De l'avis de toute la blogosphère raccordée aux amplis baltardiens, ce fut une bien meilleure cuvée que la semaine dernière.
Bigre. Au moins je suis contente d'avoir échappé à ce qui devait être une infâme piquette, si j'en juge par la très anémique sangria coulant à flot hier soir sur le nouveau temple de la surenchère rock'n roll qui carbure à l'orangeade et la cigarette mentholée et croule sous le coaching tous azimuts, quand il nous aurait fallu à tous une bonne vieille téquila frappée d'entrée de jeu et les meilleures faveurs de Marie-Jeanne (vous ne connaissez pas Marie-Jeanne ?) pour affronter la seconde salve de reprises hasardeuses voire surréalistes - oui, je fais dans le Bret Easton Ellis, excusez du peu.
Parce que moi j'vous dis, à jeûn (ou presque), c'était "casserolesque" mes amis, entre les gamelles vocales (mention spéciale à Lucile en Madonna et tous mes regrets pour Jules en Jamiroquai) et les interprétations bidons (palme d'or à Ycare en Polnargé et Amandine en Beyoncé), on en a eu pour notre matricule comme on dit.
La faute à qui ? Au grand Capital, au système, au fléau mercantile ! Merci Arlette, mais ça on le savait déjà.

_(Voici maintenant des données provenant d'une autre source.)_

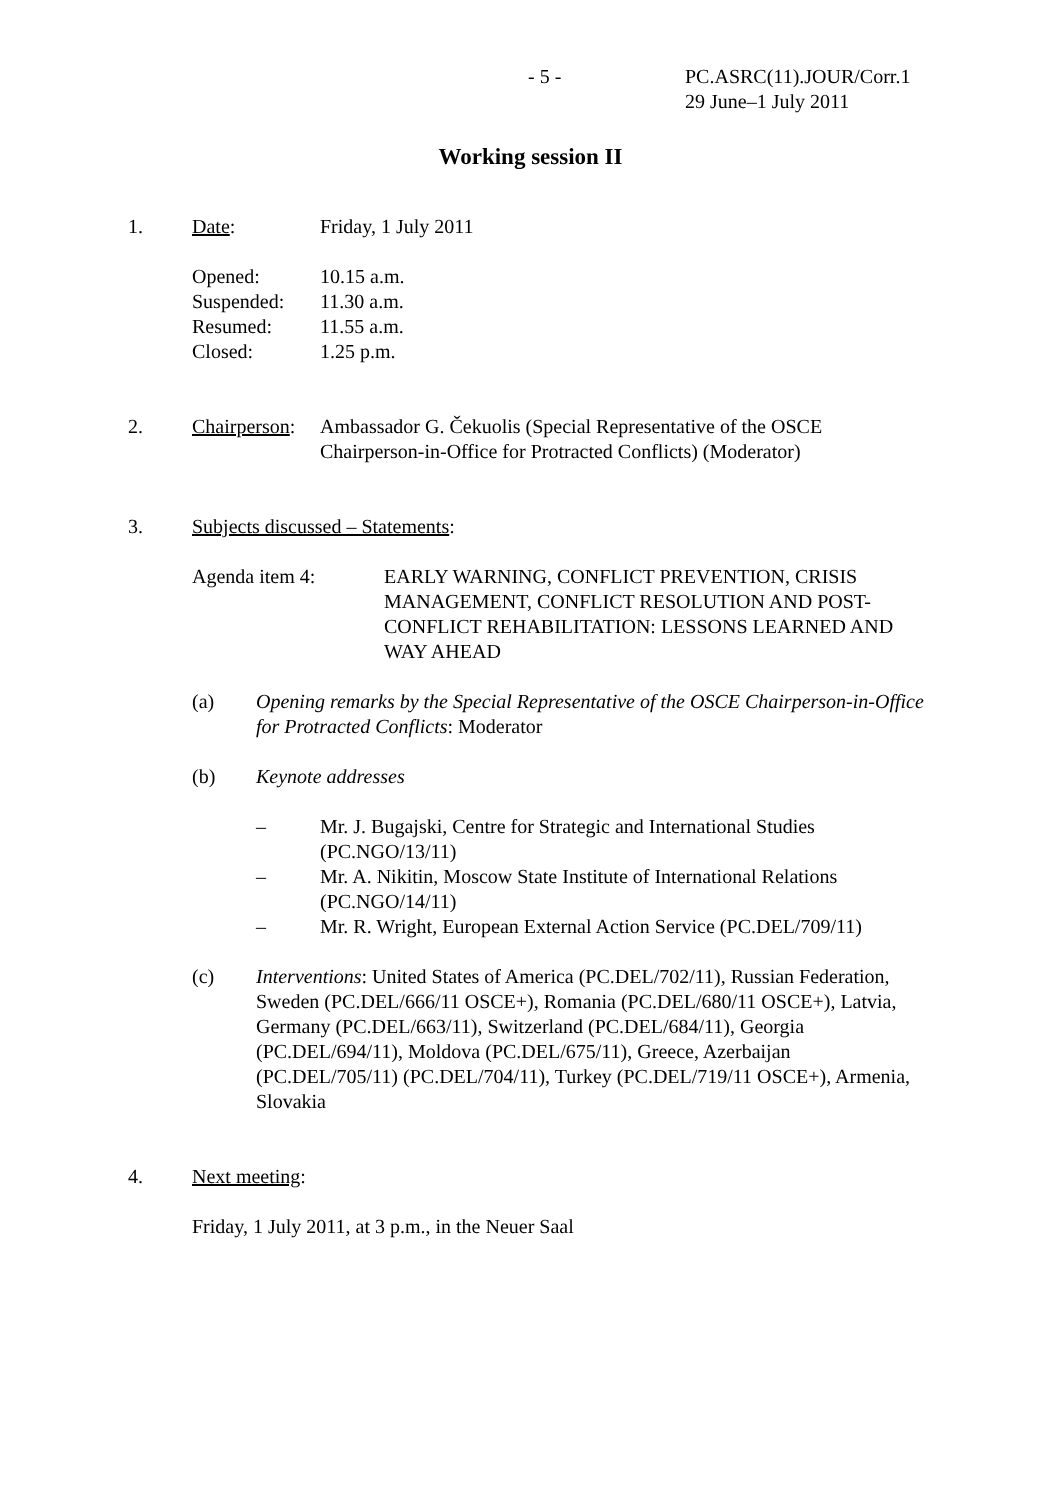- 5 - PC.ASRC(11).JOUR/Corr.1
29 June–1 July 2011
Working session II
1. Date: Friday, 1 July 2011
Opened: 10.15 a.m.
Suspended: 11.30 a.m.
Resumed: 11.55 a.m.
Closed: 1.25 p.m.
2. Chairperson:
Ambassador G. Čekuolis (Special Representative of the OSCE Chairperson-in-Office for Protracted Conflicts) (Moderator)
3. Subjects discussed – Statements:
Agenda item 4: EARLY WARNING, CONFLICT PREVENTION, CRISIS MANAGEMENT, CONFLICT RESOLUTION AND POST-CONFLICT REHABILITATION: LESSONS LEARNED AND WAY AHEAD
(a) Opening remarks by the Special Representative of the OSCE Chairperson-in-Office for Protracted Conflicts: Moderator
(b) Keynote addresses
– Mr. J. Bugajski, Centre for Strategic and International Studies (PC.NGO/13/11)
– Mr. A. Nikitin, Moscow State Institute of International Relations (PC.NGO/14/11)
– Mr. R. Wright, European External Action Service (PC.DEL/709/11)
(c) Interventions: United States of America (PC.DEL/702/11), Russian Federation, Sweden (PC.DEL/666/11 OSCE+), Romania (PC.DEL/680/11 OSCE+), Latvia, Germany (PC.DEL/663/11), Switzerland (PC.DEL/684/11), Georgia (PC.DEL/694/11), Moldova (PC.DEL/675/11), Greece, Azerbaijan (PC.DEL/705/11) (PC.DEL/704/11), Turkey (PC.DEL/719/11 OSCE+), Armenia, Slovakia
4. Next meeting:
Friday, 1 July 2011, at 3 p.m., in the Neuer Saal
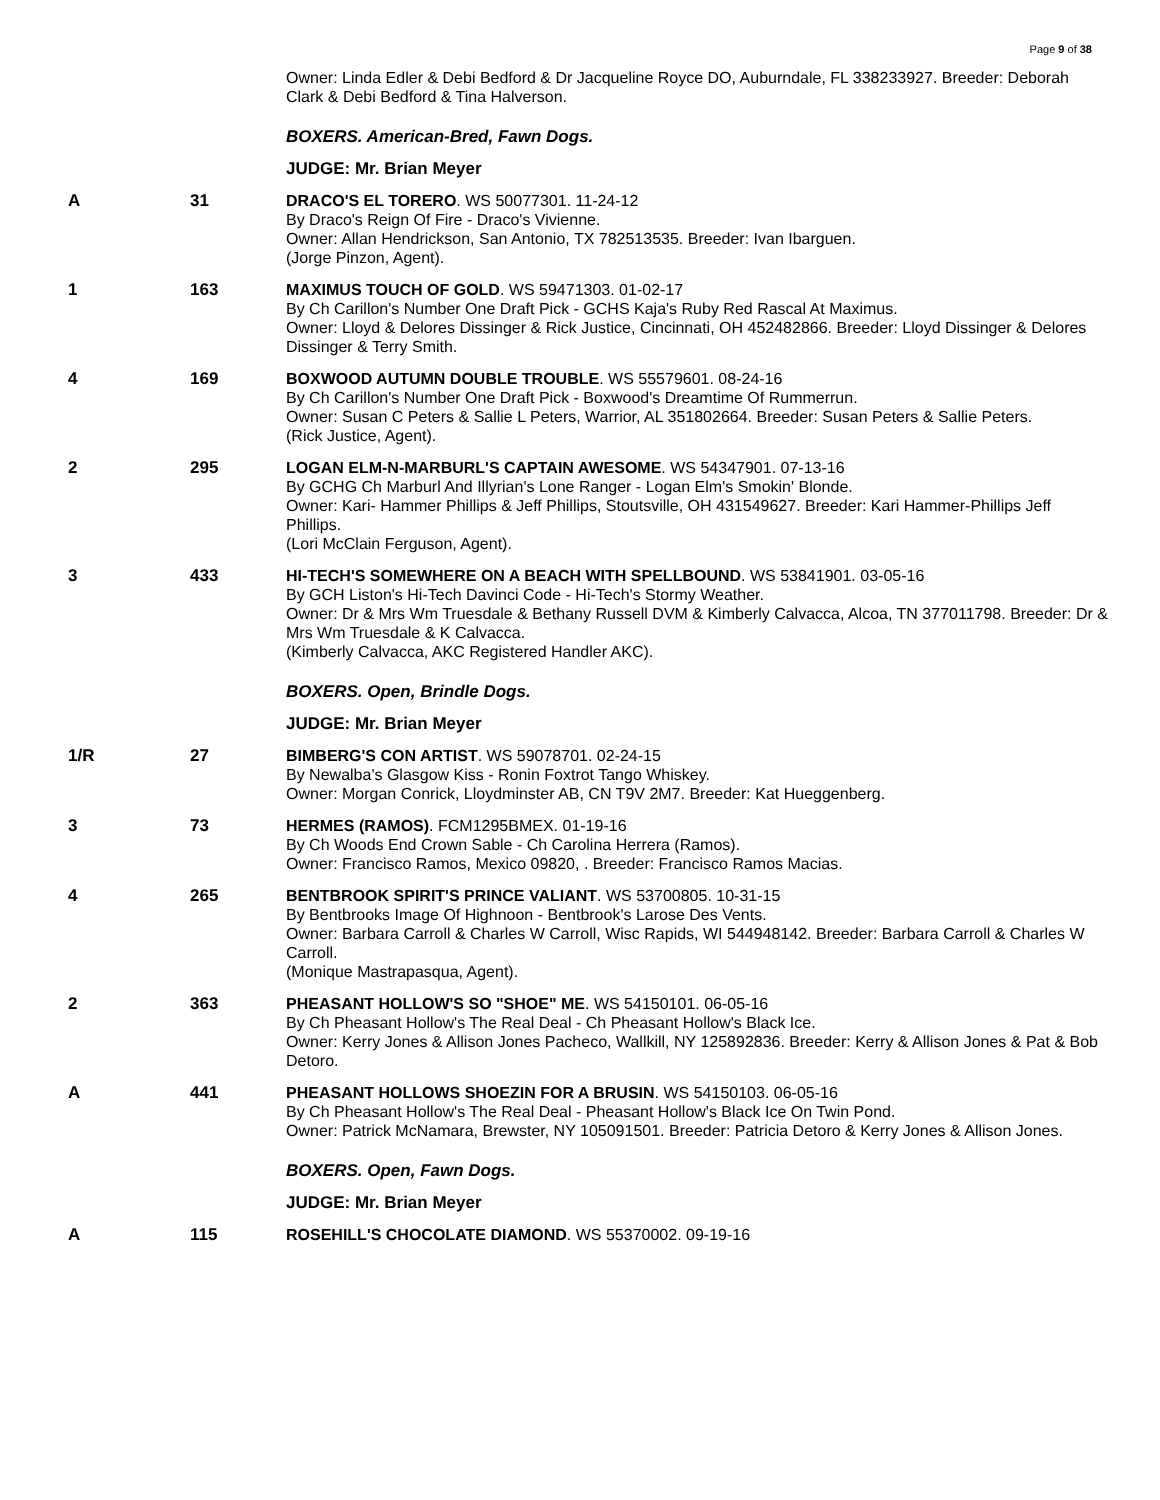Page 9 of 38
| | | Owner: Linda Edler & Debi Bedford & Dr Jacqueline Royce DO, Auburndale, FL 338233927. Breeder: Deborah Clark & Debi Bedford & Tina Halverson. |
| | | BOXERS. American-Bred, Fawn Dogs. |
| | | JUDGE: Mr. Brian Meyer |
| A | 31 | DRACO'S EL TORERO . WS 50077301. 11-24-12 By Draco's Reign Of Fire - Draco's Vivienne. Owner: Allan Hendrickson, San Antonio, TX 782513535. Breeder: Ivan Ibarguen. (Jorge Pinzon, Agent). |
| 1 | 163 | MAXIMUS TOUCH OF GOLD . WS 59471303. 01-02-17 By Ch Carillon's Number One Draft Pick - GCHS Kaja's Ruby Red Rascal At Maximus. Owner: Lloyd & Delores Dissinger & Rick Justice, Cincinnati, OH 452482866. Breeder: Lloyd Dissinger & Delores Dissinger & Terry Smith. |
| 4 | 169 | BOXWOOD AUTUMN DOUBLE TROUBLE . WS 55579601. 08-24-16 By Ch Carillon's Number One Draft Pick - Boxwood's Dreamtime Of Rummerrun. Owner: Susan C Peters & Sallie L Peters, Warrior, AL 351802664. Breeder: Susan Peters & Sallie Peters. (Rick Justice, Agent). |
| 2 | 295 | LOGAN ELM-N-MARBURL'S CAPTAIN AWESOME . WS 54347901. 07-13-16 By GCHG Ch Marburl And Illyrian's Lone Ranger - Logan Elm's Smokin' Blonde. Owner: Kari- Hammer Phillips & Jeff Phillips, Stoutsville, OH 431549627. Breeder: Kari Hammer-Phillips Jeff Phillips. (Lori McClain Ferguson, Agent). |
| 3 | 433 | HI-TECH'S SOMEWHERE ON A BEACH WITH SPELLBOUND . WS 53841901. 03-05-16 By GCH Liston's Hi-Tech Davinci Code - Hi-Tech's Stormy Weather. Owner: Dr & Mrs Wm Truesdale & Bethany Russell DVM & Kimberly Calvacca, Alcoa, TN 377011798. Breeder: Dr & Mrs Wm Truesdale & K Calvacca. (Kimberly Calvacca, AKC Registered Handler AKC). |
| | | BOXERS. Open, Brindle Dogs. |
| | | JUDGE: Mr. Brian Meyer |
| 1/R | 27 | BIMBERG'S CON ARTIST . WS 59078701. 02-24-15 By Newalba's Glasgow Kiss - Ronin Foxtrot Tango Whiskey. Owner: Morgan Conrick, Lloydminster AB, CN T9V 2M7. Breeder: Kat Hueggenberg. |
| 3 | 73 | HERMES (RAMOS) . FCM1295BMEX. 01-19-16 By Ch Woods End Crown Sable - Ch Carolina Herrera (Ramos). Owner: Francisco Ramos, Mexico 09820, . Breeder: Francisco Ramos Macias. |
| 4 | 265 | BENTBROOK SPIRIT'S PRINCE VALIANT . WS 53700805. 10-31-15 By Bentbrooks Image Of Highnoon - Bentbrook's Larose Des Vents. Owner: Barbara Carroll & Charles W Carroll, Wisc Rapids, WI 544948142. Breeder: Barbara Carroll & Charles W Carroll. (Monique Mastrapasqua, Agent). |
| 2 | 363 | PHEASANT HOLLOW'S SO "SHOE" ME . WS 54150101. 06-05-16 By Ch Pheasant Hollow's The Real Deal - Ch Pheasant Hollow's Black Ice. Owner: Kerry Jones & Allison Jones Pacheco, Wallkill, NY 125892836. Breeder: Kerry & Allison Jones & Pat & Bob Detoro. |
| A | 441 | PHEASANT HOLLOWS SHOEZIN FOR A BRUSIN . WS 54150103. 06-05-16 By Ch Pheasant Hollow's The Real Deal - Pheasant Hollow's Black Ice On Twin Pond. Owner: Patrick McNamara, Brewster, NY 105091501. Breeder: Patricia Detoro & Kerry Jones & Allison Jones. |
| | | BOXERS. Open, Fawn Dogs. |
| | | JUDGE: Mr. Brian Meyer |
| A | 115 | ROSEHILL'S CHOCOLATE DIAMOND . WS 55370002. 09-19-16 |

Présentement, j'incriminerais aussi la fatigue, et bien que le coup dans la tinette à ce tout-petit supplément d'âme du programme, prénommé "alternatif", soit incontestable cette année.
J'ai ressenti, en effet, comme une grosse fatigue sur Baltard : cordes vocales, présence scénique, motivation, inspiration, jurys comme jugés, tous dans le même pressoir, exténués, rincés, sucés jusqu'à la moelle, ils étaient nos gaillards de Baltard - et si vous trouvez que l'auteure de ces lignes a sa place dans le cercle des enfarinés, vous n'avez pas tort non plus, mais c'est une autre histoire.
Rotie, flapie la compagnie des crooner, rocker, troubadour, diva et autre punkette décrétés et façonnés à la truelle par M6.
Le risque dans un projet, c'est qu'à vouloir tout contrôler, on en oublie le projet originel lui-même : mettre au jour une nouvelle star, pas une star fabriquée mais un talent existant.
Résultat des courses : on nage dans la confusion et la panade la plus totale.
Vous avez remarqué, c'est la première saison où il est difficile d'anticiper les perdants, pardon, les candidats qui vont "quitter l'aventure" (hûûûmaine hein, ça va de soi, dans le jargon NSAP, NouvelleStarAcPop).
Idem pour les membres du jury, littéralement assommés, parfois assommants, qui semblent flotter dans une quatrième dimension, très personnelle, légèrement imperméable au concept de cohérence et comble du paradoxe, au mépris du public qui vote (quand bien même composé majoritairement de gamines chatouillées par leurs hormones, elles ont aussi des oreilles).
Un excès de manipulation des uns et de désinvolture des autres qui concourt progressivement à faire de nous autres "téléspectateurs-cibles", des étrangers, et de nos artistes en herbe (ils ont tous du talent, enfin ils en avaient tous), des marionnettes désincarnées.
L'étau marketing de la Nouvelle Star se ressert et moi, je pleure mon petit plaisir d'antan. Snif.
Allez, "Ensemble, 1+1+1+ tout le monde, Ensemble", il faut sauver la Nouvelle Star, enfin ce qu'il en reste.